Ichinose A, Espling E S, Takamatsu J, Saito H, Shinmyozu K, Maruyama I, Petersen T E, Davie E W
Department of Biochemistry, University of Washington, Seattle 98195.
Proc Natl Acad Sci U S A. 1991 Jan 1;88(1):115-9. doi: 10.1073/pnas.88.1.115.

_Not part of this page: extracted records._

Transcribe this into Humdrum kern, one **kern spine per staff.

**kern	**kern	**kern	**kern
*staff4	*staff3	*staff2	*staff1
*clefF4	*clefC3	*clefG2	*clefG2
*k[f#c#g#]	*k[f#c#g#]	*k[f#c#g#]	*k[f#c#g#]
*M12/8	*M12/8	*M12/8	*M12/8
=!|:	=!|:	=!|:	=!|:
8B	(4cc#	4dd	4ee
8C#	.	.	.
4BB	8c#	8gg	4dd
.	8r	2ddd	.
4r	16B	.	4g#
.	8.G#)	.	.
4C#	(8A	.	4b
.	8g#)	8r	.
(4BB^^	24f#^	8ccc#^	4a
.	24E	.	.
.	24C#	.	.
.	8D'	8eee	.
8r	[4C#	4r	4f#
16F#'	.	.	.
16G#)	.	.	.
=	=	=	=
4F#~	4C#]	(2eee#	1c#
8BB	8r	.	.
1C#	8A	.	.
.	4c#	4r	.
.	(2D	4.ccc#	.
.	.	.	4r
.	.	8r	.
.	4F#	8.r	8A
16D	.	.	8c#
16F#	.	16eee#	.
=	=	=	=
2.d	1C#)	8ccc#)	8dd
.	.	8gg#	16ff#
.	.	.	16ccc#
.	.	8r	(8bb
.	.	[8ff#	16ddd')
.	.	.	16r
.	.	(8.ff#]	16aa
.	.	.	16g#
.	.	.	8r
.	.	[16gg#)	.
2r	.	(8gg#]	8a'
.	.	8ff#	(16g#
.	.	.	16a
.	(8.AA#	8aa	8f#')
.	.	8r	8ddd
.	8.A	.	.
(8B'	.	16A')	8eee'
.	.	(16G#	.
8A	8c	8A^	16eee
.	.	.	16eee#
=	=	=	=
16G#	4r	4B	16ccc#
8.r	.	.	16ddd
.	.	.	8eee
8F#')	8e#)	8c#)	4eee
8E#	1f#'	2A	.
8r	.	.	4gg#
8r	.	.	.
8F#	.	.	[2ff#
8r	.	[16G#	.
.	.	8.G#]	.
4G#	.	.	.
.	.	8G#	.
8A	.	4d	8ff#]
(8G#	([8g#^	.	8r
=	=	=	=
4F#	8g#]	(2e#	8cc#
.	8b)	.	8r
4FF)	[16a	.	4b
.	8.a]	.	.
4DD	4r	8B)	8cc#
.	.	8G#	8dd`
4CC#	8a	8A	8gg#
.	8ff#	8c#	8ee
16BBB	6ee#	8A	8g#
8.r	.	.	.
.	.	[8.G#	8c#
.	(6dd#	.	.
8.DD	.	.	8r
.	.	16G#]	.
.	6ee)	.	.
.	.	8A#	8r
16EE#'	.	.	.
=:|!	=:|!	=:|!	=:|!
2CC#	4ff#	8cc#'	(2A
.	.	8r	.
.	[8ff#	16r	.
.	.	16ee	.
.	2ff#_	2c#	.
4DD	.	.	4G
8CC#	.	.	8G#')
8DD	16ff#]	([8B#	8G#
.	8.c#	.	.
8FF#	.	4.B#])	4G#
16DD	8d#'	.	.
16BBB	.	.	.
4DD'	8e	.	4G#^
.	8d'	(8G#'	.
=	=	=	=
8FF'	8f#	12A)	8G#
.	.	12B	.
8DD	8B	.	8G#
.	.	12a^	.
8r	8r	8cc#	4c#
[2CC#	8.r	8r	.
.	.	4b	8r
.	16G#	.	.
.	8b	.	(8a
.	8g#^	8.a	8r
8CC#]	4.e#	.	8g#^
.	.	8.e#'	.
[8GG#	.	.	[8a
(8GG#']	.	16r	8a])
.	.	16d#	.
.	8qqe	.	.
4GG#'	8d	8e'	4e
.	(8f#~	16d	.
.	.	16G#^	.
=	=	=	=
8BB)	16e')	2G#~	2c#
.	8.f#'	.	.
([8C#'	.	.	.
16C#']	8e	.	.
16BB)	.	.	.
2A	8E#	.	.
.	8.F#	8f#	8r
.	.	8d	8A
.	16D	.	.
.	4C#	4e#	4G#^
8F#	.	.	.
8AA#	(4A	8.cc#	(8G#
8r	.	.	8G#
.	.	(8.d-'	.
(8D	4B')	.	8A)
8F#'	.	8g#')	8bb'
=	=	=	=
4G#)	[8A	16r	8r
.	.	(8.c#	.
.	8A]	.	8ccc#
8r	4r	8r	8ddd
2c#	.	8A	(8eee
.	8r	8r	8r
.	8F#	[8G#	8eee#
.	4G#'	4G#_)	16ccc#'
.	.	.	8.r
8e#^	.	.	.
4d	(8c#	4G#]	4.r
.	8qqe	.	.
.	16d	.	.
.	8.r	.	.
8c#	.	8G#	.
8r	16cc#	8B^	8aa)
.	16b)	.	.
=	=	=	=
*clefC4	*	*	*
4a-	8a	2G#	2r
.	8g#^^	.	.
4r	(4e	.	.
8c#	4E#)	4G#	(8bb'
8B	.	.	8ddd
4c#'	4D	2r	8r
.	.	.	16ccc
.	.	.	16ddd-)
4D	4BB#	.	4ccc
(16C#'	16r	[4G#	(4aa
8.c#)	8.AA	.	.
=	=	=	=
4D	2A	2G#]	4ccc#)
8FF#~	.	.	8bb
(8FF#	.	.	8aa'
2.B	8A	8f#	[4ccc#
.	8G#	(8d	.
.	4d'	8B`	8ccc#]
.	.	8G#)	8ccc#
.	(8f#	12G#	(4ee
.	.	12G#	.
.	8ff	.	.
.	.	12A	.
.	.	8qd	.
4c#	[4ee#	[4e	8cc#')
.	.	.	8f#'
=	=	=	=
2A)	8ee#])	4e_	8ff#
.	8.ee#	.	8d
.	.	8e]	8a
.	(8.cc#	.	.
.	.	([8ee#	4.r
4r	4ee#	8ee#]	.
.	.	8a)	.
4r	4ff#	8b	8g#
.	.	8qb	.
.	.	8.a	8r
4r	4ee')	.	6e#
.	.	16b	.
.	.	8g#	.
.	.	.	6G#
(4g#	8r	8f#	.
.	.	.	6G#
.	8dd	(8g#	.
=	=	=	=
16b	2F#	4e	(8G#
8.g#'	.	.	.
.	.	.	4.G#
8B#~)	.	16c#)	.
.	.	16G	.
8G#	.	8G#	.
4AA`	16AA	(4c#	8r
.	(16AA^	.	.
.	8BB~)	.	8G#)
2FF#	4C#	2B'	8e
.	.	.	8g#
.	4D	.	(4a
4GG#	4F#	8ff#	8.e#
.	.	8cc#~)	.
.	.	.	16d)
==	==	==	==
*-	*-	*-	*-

The gene coding for plasminogen has been compared with several abnormal genes from Japanese patients by the polymerase chain reaction and DNA sequence analysis. Two types of abnormal genes coding for plasminogen were identified in these patients. In the type I mutation, a guanosine in GCT coding for Ala-601 near the active-site histidine was replaced by an adenosine resulting in ACT coding for threonine. This mutation was also shown by the loss of a cleavage site for Fnu4HI endonuclease, a restriction enzyme that recognizes GCTGC but not ACTGC. In the type II mutation, a guanosine in GTC coding for Val-355 was replaced by a thymidine resulting in TTC coding for phenylalanine. This change was readily shown by digestion with Ava II endonuclease, a restriction enzyme that recognizes GGTCC and not GTTCC. The type I mutation has been found to be identical to a plasminogen variant identified in Japanese patients by amino acid sequence analysis and also detected by isoelectric focusing, whereas the type II mutation is a unique amino acid substitution in the connecting region between the third and fourth kringles in plasminogen. DNA sequence analysis also revealed that the abnormal genes carry several silent nucleotide substitutions located primarily within introns and 5' and 3' flanking regions.
通过聚合酶链反应和DNA序列分析,已将编码纤溶酶原的基因与来自日本患者的几个异常基因进行了比较。在这些患者中鉴定出了两种编码纤溶酶原的异常基因。在I型突变中,编码活性位点组氨酸附近Ala-601的GCT中的鸟苷被腺苷取代,导致ACT编码苏氨酸。这种突变也表现为Fnu4HI核酸内切酶(一种识别GCTGC但不识别ACTGC的限制性酶)切割位点的缺失。在II型突变中,编码Val-355的GTC中的鸟苷被胸苷取代,导致TTC编码苯丙氨酸。这种变化通过用Ava II核酸内切酶消化很容易显示出来,Ava II核酸内切酶是一种识别GGTCC而不识别GTTCC的限制性酶。已发现I型突变与通过氨基酸序列分析在日本患者中鉴定出的一种纤溶酶原变体相同,并且也通过等电聚焦检测到,而II型突变是纤溶酶原第三和第四kringle之间连接区域中的独特氨基酸取代。DNA序列分析还显示,异常基因携带几个主要位于内含子以及5'和3'侧翼区域的沉默核苷酸取代。